Что за притча? А простая, все определяющая по своим местам. Там, где существуют политические свободы, демократическая государственность, там «политическое убийство есть проявление того же духа деспотизма, уничтожение которого в России мы ставим своей задачей».

Коль скоро дух деспотизма упорствовал, то бомба, убившая царя, оставила в живых идею цареубийства. Савинков, мягко выражаясь, был ей не чужд.

Литературные критики правы: на В. Ропшина оказал сильное влияние Л. Н. Толстой. Может быть, и мы не ошибемся, указав на некоторое влияние автора «Не убий» на Б. Савинкова?

Когда венценосцев, писал Толстой, убивают по суду или при дворцовых переворотах, то об этом обыкновенно молчат. Когда убивают без суда, то это вызывает в династических кругах величайшее негодование. (Как выяснилось, не только в династических. Но об этом ниже.) «Самые добрые из убитых королей, как Александр II или Гумберт, — продолжал Толстой, — были виновниками, участниками и сообщниками, — не говоря уже о домашних казнях, — убийства десятков тысяч людей, погибших на полях сражений…». И далее: должно удивляться, что их, королей, так редко убивают «после того постоянного и всенародного примера убийства, который они подают людям». Толстой перечисляет: ужасные усмирения крестьянских бунтов, правительственные казни, замаривания в одиночных камерах и дисциплинарных батальонах. И вот эти убийства, утверждает Толстой, «без сравнения более жестоки, чем убийства, совершаемые анархистами».

«Не убий» — написано в девятисотом. Без малого 90 лет спустя крестьянский сын, московский писатель, предложил собравшимся единомышленникам почтить вставанием память Николая II. Нас не шокирует ни это предложение, ни это вставание. Вот только один вопрос. Отчего вслед за тем крестьянский сын, московский писатель, не предложил почтить память усмиренных мужиков, солдат, замученных в дисциплинарных батальонах, питерских фабричных, убитых 9 января?

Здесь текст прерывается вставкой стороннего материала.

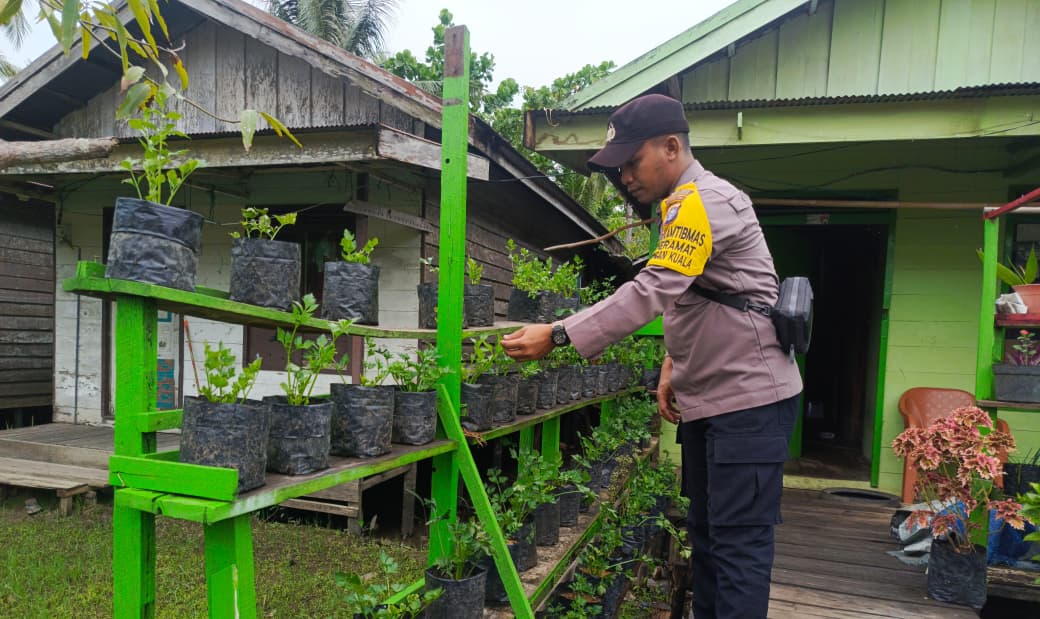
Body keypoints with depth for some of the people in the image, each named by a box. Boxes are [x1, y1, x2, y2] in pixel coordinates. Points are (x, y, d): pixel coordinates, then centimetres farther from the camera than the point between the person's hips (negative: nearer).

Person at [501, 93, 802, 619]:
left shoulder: (706, 200, -17)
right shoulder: (684, 207, 15)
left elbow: (651, 292, -29)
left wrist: (558, 335, -32)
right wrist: (672, 369, 12)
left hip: (748, 397, -10)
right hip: (708, 397, 10)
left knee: (738, 542, -4)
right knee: (705, 532, 16)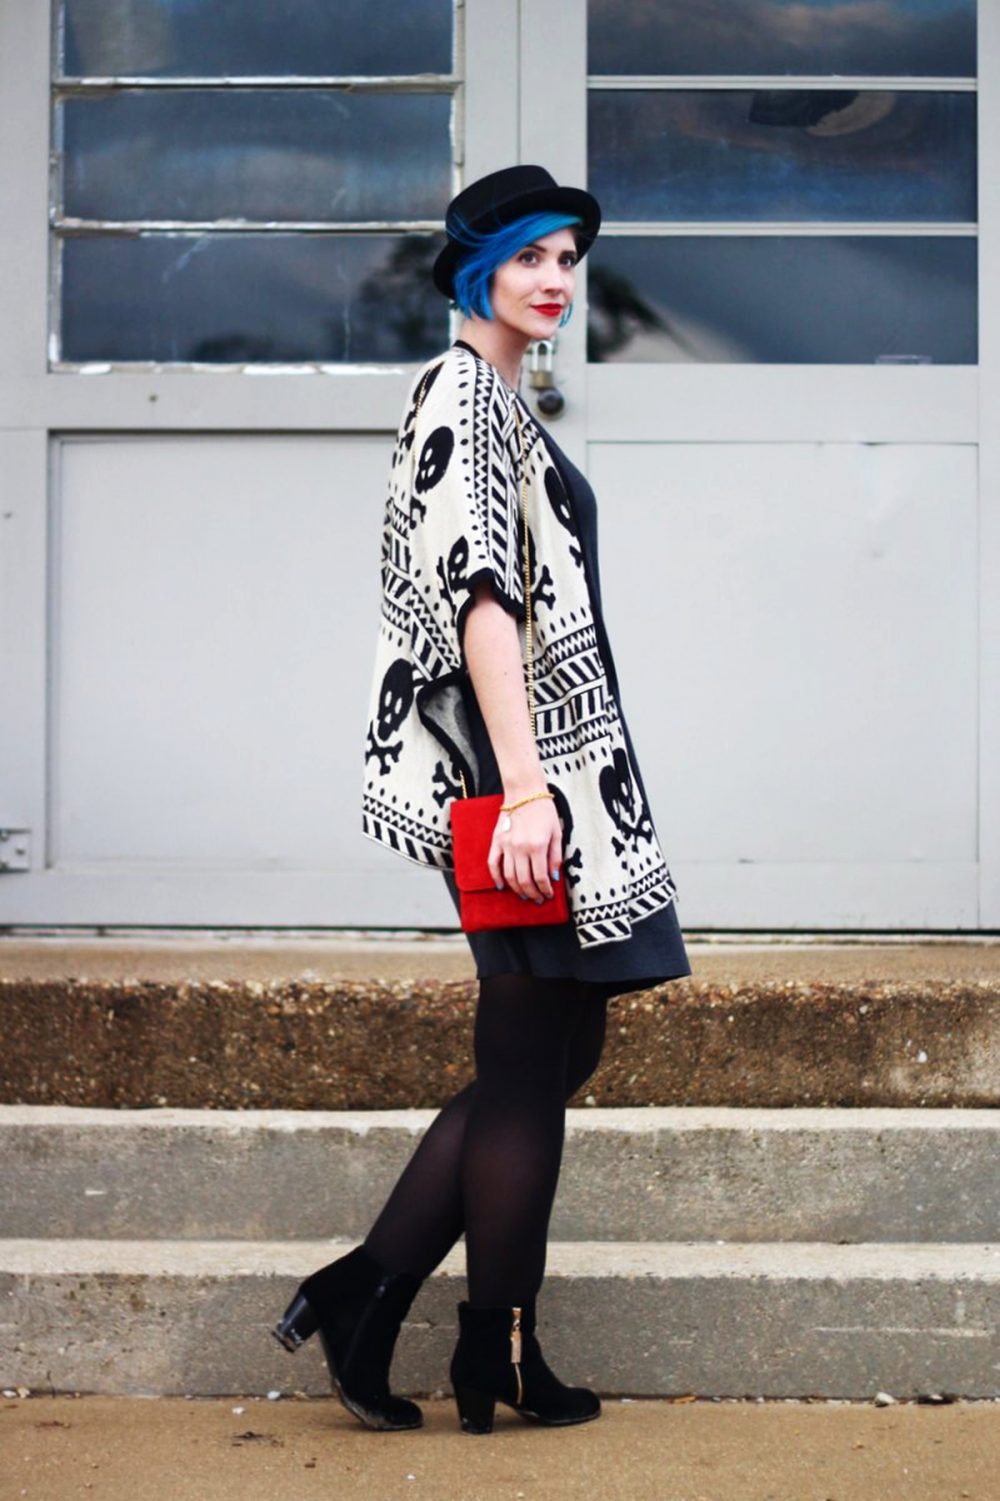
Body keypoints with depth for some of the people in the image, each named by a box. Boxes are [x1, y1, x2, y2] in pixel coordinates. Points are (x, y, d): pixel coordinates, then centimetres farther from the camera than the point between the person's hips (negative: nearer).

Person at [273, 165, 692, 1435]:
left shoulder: (498, 398, 21)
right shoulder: (465, 386, -10)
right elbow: (480, 592, -21)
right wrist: (527, 788, -27)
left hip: (541, 761, 10)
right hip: (521, 767, -10)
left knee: (555, 1051, 12)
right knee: (529, 1066, -1)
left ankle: (363, 1296, 13)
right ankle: (500, 1361, 12)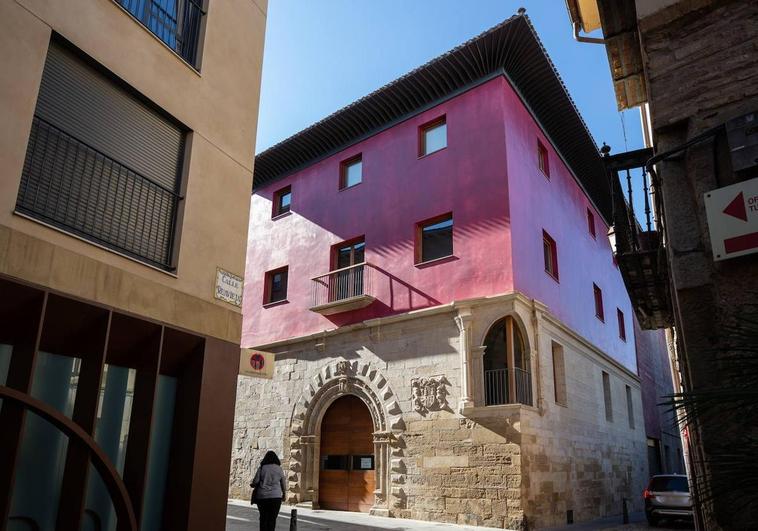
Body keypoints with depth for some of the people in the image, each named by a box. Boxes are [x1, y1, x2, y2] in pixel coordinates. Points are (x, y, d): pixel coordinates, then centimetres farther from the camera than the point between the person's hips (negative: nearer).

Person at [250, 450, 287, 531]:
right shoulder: (279, 469, 1)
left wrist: (252, 485, 19)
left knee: (263, 518, 11)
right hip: (276, 497, 0)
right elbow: (283, 483, 6)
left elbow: (255, 481, -3)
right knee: (272, 518, 4)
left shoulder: (261, 468, -2)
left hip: (262, 496, 0)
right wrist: (284, 494, 20)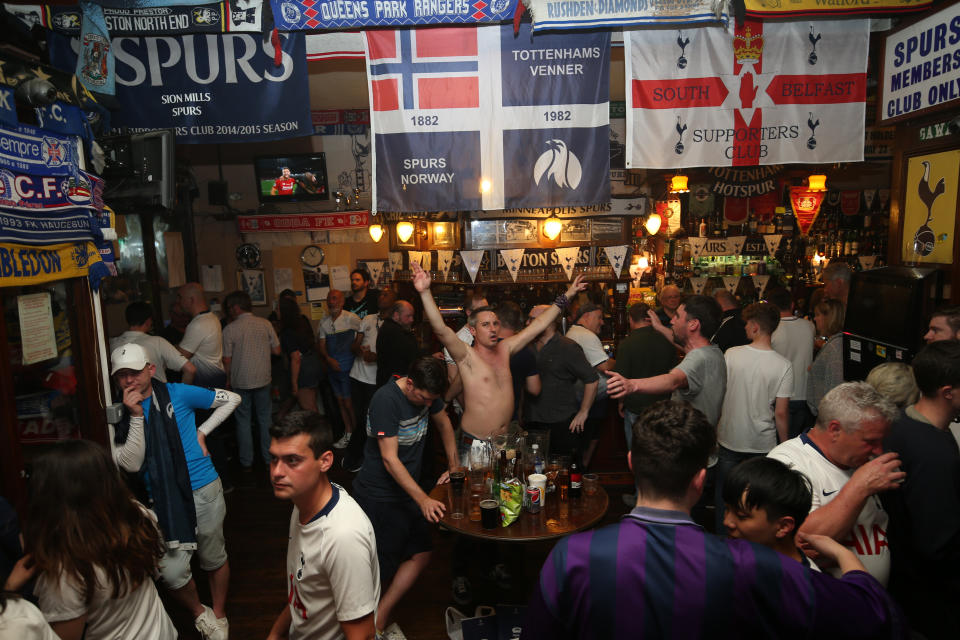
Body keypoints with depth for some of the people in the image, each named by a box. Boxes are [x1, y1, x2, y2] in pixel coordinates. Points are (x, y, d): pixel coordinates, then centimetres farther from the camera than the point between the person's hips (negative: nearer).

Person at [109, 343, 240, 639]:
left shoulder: (178, 393, -5)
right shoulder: (119, 415, 0)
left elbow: (231, 399, 3)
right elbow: (132, 464, -11)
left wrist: (202, 431, -2)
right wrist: (136, 416, -19)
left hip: (203, 491, -1)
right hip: (162, 500, 1)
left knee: (214, 560, 14)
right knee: (171, 572, -6)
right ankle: (200, 613, 26)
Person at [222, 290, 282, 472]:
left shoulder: (230, 329, -10)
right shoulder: (265, 324, -4)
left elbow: (227, 360, -7)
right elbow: (276, 350, 0)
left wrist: (227, 380, 7)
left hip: (240, 382, -2)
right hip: (262, 379, 2)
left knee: (243, 421, 10)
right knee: (265, 419, 13)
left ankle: (246, 463, 16)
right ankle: (269, 458, 19)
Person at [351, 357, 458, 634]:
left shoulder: (426, 392, -3)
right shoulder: (386, 400, -26)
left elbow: (444, 423, 15)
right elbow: (390, 459, -28)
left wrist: (455, 466, 8)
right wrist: (423, 499, -32)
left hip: (407, 490, 8)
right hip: (379, 495, -7)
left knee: (421, 554, 2)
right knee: (381, 567, 2)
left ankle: (379, 618, 12)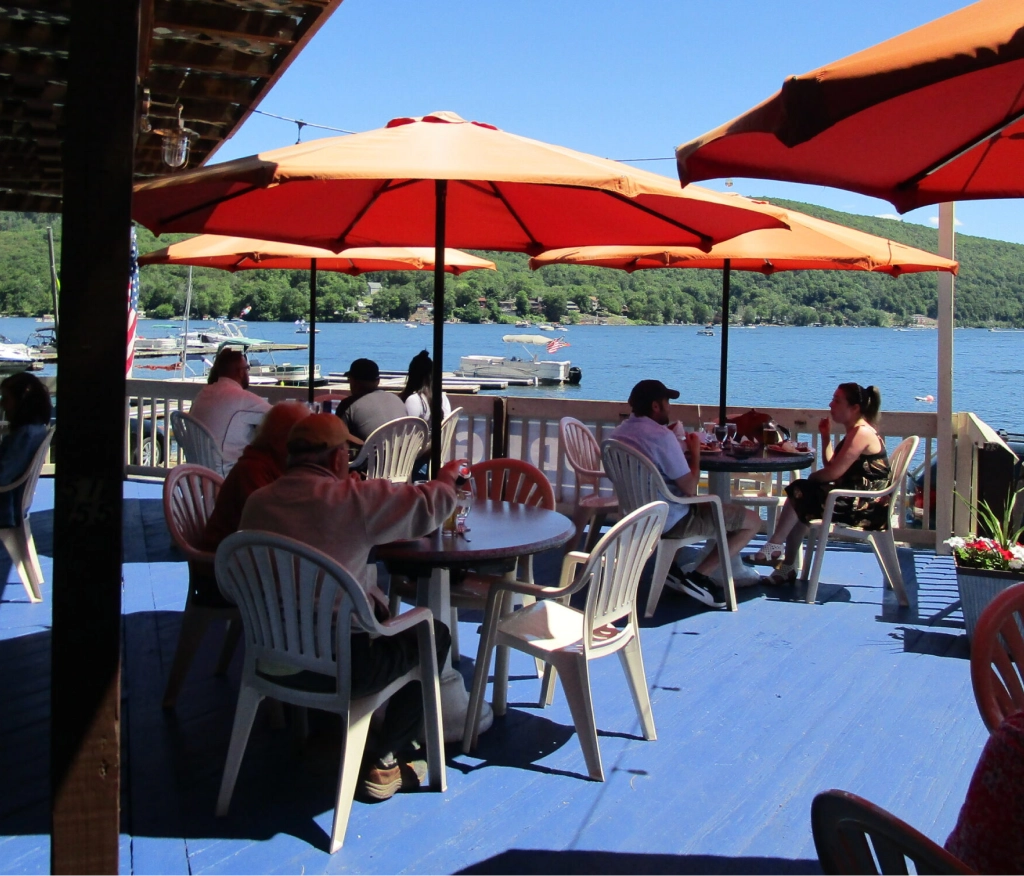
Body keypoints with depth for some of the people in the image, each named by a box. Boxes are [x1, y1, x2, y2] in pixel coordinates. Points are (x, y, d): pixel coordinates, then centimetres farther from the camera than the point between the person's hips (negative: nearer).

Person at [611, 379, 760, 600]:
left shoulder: (620, 432, 3)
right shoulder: (661, 435, -23)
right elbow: (690, 488, -21)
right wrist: (695, 453, -6)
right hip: (671, 520, -9)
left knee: (710, 504, 37)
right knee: (752, 521, 1)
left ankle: (671, 566, 20)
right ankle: (697, 576, -4)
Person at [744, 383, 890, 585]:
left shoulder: (861, 433, -16)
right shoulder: (856, 432, 16)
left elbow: (834, 472, -22)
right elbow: (832, 466, 16)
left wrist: (813, 476, -4)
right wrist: (826, 437, 11)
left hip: (865, 508, -10)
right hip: (855, 502, 10)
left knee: (800, 491, -12)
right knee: (799, 508, 8)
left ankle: (774, 548, -3)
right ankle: (788, 567, 3)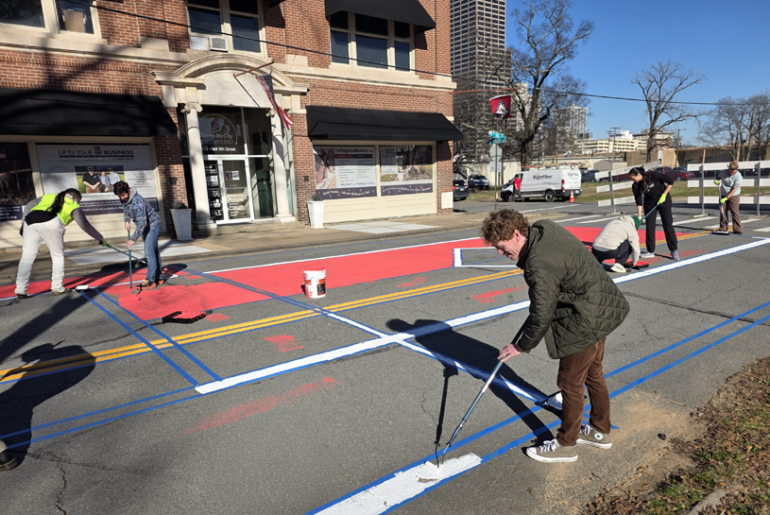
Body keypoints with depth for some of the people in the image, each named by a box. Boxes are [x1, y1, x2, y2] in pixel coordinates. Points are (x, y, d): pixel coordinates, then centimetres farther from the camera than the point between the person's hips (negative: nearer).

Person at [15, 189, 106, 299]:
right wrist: (100, 238, 24)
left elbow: (28, 206, 22)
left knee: (27, 256, 11)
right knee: (58, 256, 13)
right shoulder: (74, 206, 22)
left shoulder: (48, 197, 34)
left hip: (30, 221, 4)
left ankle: (20, 290, 9)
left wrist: (24, 223, 19)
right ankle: (58, 288, 14)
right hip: (51, 224, -4)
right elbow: (85, 225, 18)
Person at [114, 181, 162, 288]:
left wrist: (133, 239, -34)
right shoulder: (124, 199, -5)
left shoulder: (138, 202, -32)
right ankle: (157, 277, 20)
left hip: (153, 225, -9)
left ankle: (151, 279, -11)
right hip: (144, 226, 9)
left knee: (149, 252, -14)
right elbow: (125, 210, 18)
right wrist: (127, 221, -1)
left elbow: (142, 223, -34)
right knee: (153, 251, 13)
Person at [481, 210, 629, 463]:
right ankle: (600, 431, 42)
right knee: (593, 374, 23)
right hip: (603, 308, 10)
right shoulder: (544, 227, -3)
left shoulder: (539, 268, -30)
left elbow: (541, 317, -21)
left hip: (587, 321, -10)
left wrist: (521, 346, -6)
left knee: (570, 382, 5)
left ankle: (566, 445, 24)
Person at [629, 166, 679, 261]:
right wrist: (639, 216, -16)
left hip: (663, 200, -4)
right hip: (649, 204, 4)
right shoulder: (636, 186, -12)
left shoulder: (653, 175, -24)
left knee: (668, 225, -3)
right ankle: (651, 251, 11)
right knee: (649, 227, 1)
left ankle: (674, 250, 5)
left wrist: (664, 194, -19)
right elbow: (639, 201, -11)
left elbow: (670, 181, -15)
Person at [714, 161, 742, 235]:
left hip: (733, 196, -4)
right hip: (723, 195, 4)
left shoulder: (738, 176, -18)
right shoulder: (723, 172, -6)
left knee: (734, 212, -5)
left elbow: (734, 189, -20)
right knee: (722, 211, 5)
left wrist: (726, 198, -24)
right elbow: (718, 177, 16)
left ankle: (737, 229, 0)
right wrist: (716, 181, -9)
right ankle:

С Николаем II расправились, как известно, в Екатеринбурге летом восемнадцатого года. В наши дни общественная мысль столь резва, что нет-нет да и бежит по кругу, давно, так сказать, отбеганному. Имеем в виду пресловутую погоню за вездесущими «масонами». Иные ловцы, наделенные специфическим нюхом, усматривают в екатеринбургском изуверстве (ведь и детей изничтожили) ритуальное убийство, содеянное нехристями. Вот только опять же вопрос. Не привлечь ли к ответу и Александра Сергеевича Пушкина? Алиби у него есть, но есть за ним и криминальная угроза. Вспомните: «Тебя, твой трон я ненавижу, // Твою погибель, смерть детей // С жестокой радостию вижу». Максимализм молодости? Пусть так. Но как же все-таки быть со слезинкой ребенка? «Смерть детей»!

Кстати сказать, переоценщикам ценностей не худо бы знать, что Каляев дважды выходил с бомбой на великого князя, но в первый раз, заметив в карете великокняжеских детей, отшатнулся.

Сторонники «ритуальной версии» тотчас укажут: над трупами царя и царских детей глумились, крещеному человеку такое невподым. Да, глумились. Не только расстреляли, но и горючим облили, и… Ужасно. А невдолге после екатеринбургской трагедии труп Фанни Каплан, облитый бензином, жарко пылал в железной бочке, стоявшей в сумрачном углу Александровского сада. Кремацию спроворил матрос, комендант Кремля П. Д. Мальков. Пособлял ему случившийся рядом пролетарский стихотворец Демьян Бедный. Оба не инородцы.

Нет уж, граждане, плуг истории, ржавый от крови, вспахивал тогда не «этнические», а совсем иные сущности.